Ni exceptionnel, ni catastrophique. Le printemps herbager 2026 restera néanmoins atypique. En effet, les prairies n’ont jusqu’ici pas constaté leur habituel pic de croissance saisonnier. Aussi, « les cumuls de pluies importants en mai, associés à la remontée des températures en fin de mois, devraient permettre de relancer nettement la pousse de l’herbe en 2026», indique la dernière note agro-climatique et prairies publiées par le RMT Horizons prairies. Autant dire que la fenêtre actuelle s’annonce propice à la constitution de stocks.
Favoriser la reprise
C’est surtout l’occasion de « relancer son cycle de pâturage sur de bonnes bases. Le principal conseil, c’est de se donner une chance de voir les pousses d’herbe exploser sur la période actuelle. » Soline Schetelat, chargée d’études au service Fourrages et Pastoralisme Idele, traduit son commentaire : « L’idée est donc d’éviter le surpâturage, quitte à consommer un peu de stock. » Et en cas de récolte mécanique, « il ne faudra pas faucher trop ras. »
Faucher haut, c’est-à-dire à 8 cm (voire 10 cm pour les luzerne), « favorise la repousse rapide de la prairie », insiste la note. « La perte de rendement est faible. » Et d’autant moins conséquente que la biomasse en deçà se compose principalement de tiges « dont la valeur alimentaire est faible. »
Pousse de l’herbe en 2026 : Attention au risque d’échauffement des fourrages
Sur le créneau actuel favorable aux récoltes y compris de foin, les observateurs signalent toutefois à propos du risque d’échauffement. « Les végétations sont particulièrement humides actuellement », explique Soline Schetelat. Attention donc à atteindre un taux de matière sèche suffisant au pressage (85 %).
La note conseille en même temps la vigilance vis-à-vis de la densité : « Opter pour des balles rondes », peut-on lire.

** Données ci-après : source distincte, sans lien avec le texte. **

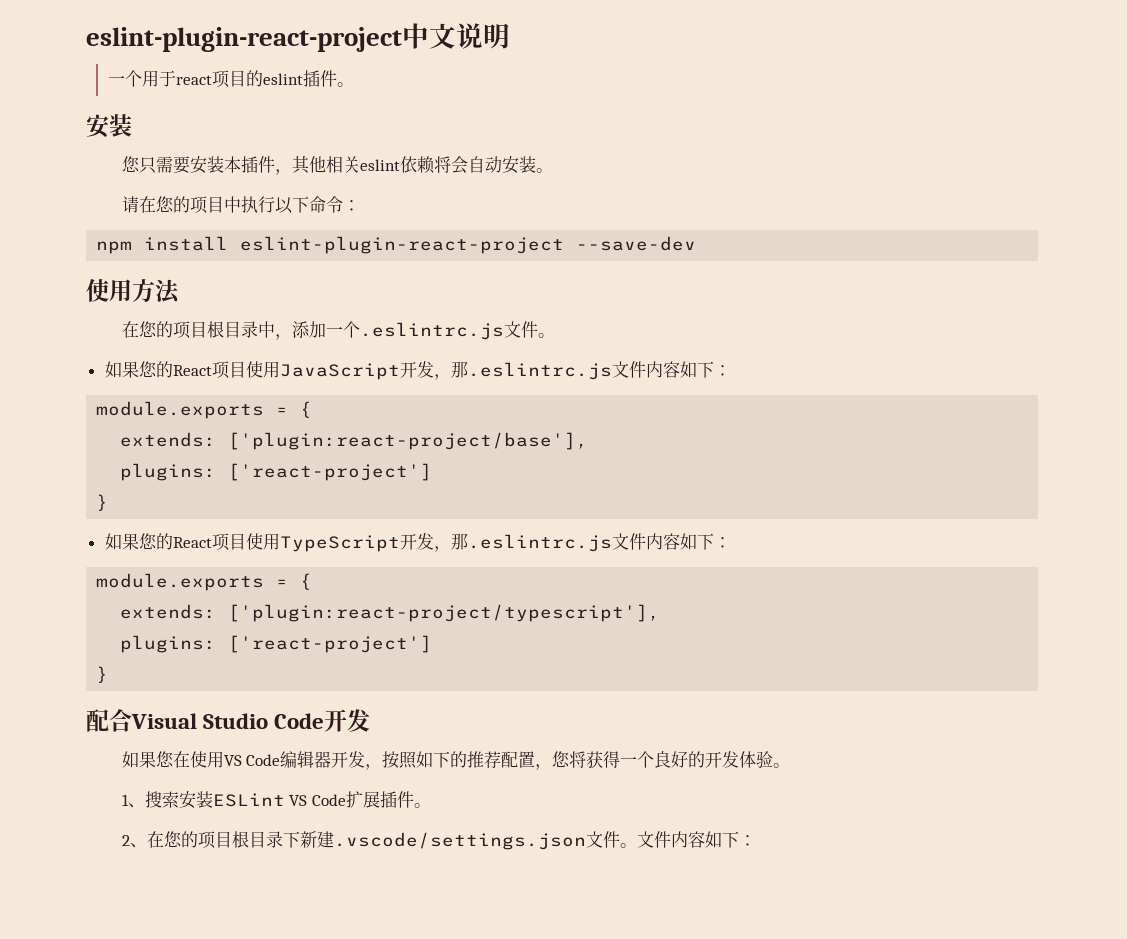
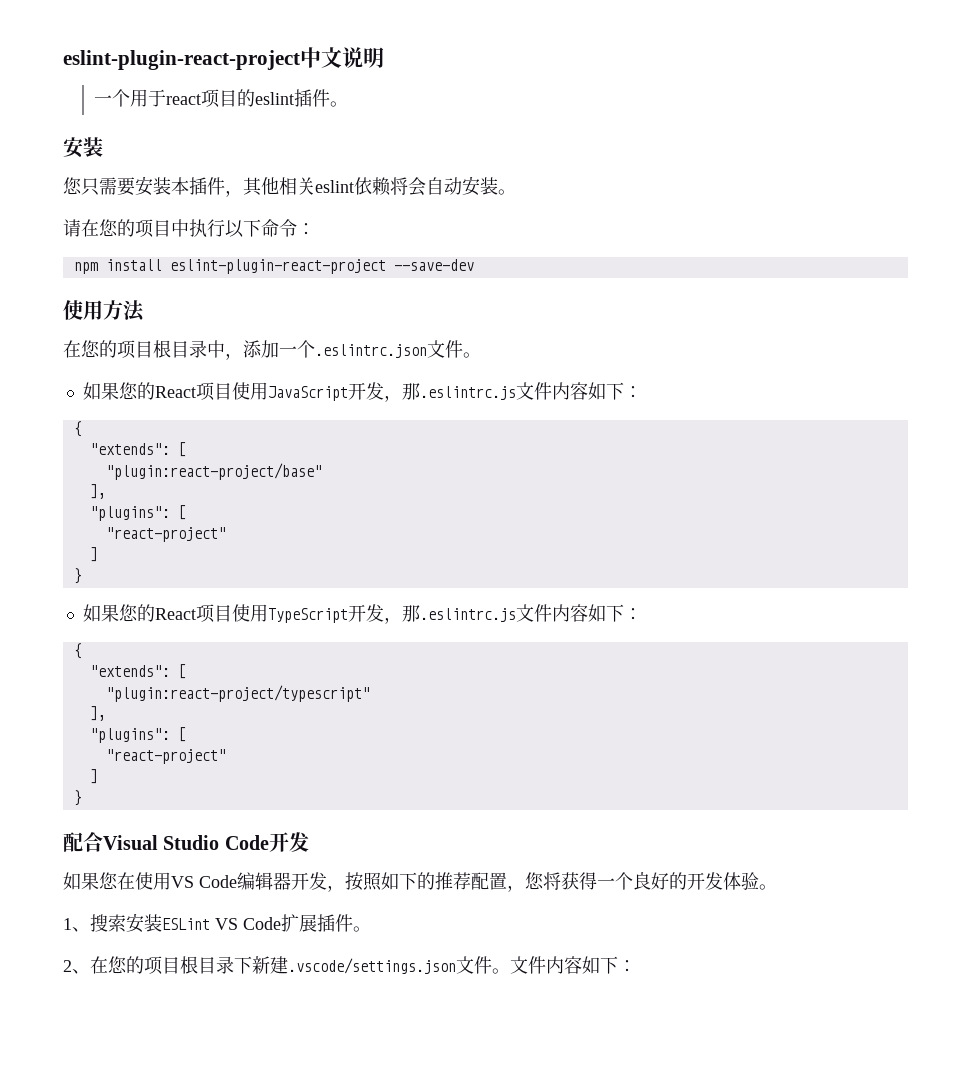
[359,322,504,340] .eslintrc.js -> [315,344,427,358] .eslintrc.json
[96,401,313,419] [120,432,589,450] [120,463,433,481] module.exports = { // extends: ['plugin:react-project/base'], // plugins: ['react-project'] -> [73,421,82,437] [89,442,186,457] [105,463,322,480] [89,484,106,499] [89,505,186,521] [105,527,226,542] [89,547,98,562] { // "extends": [ // "plugin:react-project/base" // ], // "plugins": [ // "react-project" // ]
[96,573,313,591] [120,604,661,622] [120,635,433,653] module.exports = { // extends: ['plugin:react-project/typescript'], // plugins: ['react-project'] -> [73,643,82,659] [89,664,186,679] [105,685,370,702] [89,706,106,721] [89,727,186,743] [105,749,226,764] [89,769,98,784] { // "extends": [ // "plugin:react-project/typescript" // ], // "plugins": [ // "react-project" // ]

Elle insiste enfin sur le respect du temps de séjour à l’extérieur : au moins 3 semaines, en surveillant leur température entre les 2ème et 10ème jours après pressage.
En outre, flécher la fauche vers des paddocks de fétuque ou dactyle permet en même temps de réserver le raygrass plus appétant au pâturage.
Le printemps a escamoté le pic d’herbe jusqu’ici
L’ingénieure Idele analyse : « On constate que les éleveurs, qui ont démarré leur pâturage tardivement, ont pu un peu se faire dépasser. » C’est particulièrement dans les situations inverses qu’il sera bénéfique de retrouver un peu de hauteurs d’herbe. « Ceux qui ont démarré tôt, voire qui ont fait pâturer pendant l’hiver, ont toujours un peu couru après l’herbe dans la mesure où il n’y a pas eu de pic printanier. »
En effet, dans plusieurs régions, les croissances constatées restaient inférieure à 30 kg MS/ha/j, à une période où elles s’établissent d’ordinaire plutôt au-delà de 60 kg. Après l’hiver doux et le beau mois de mars, le ressuyage long puis le déficit de rayonnement et de températures sur avril ont, tour à tour, freiné les croissances. Elles pourraient cette fois exploser, à moins qu’une chaleur excessive vienne bloquer le fonctionnement des plantes.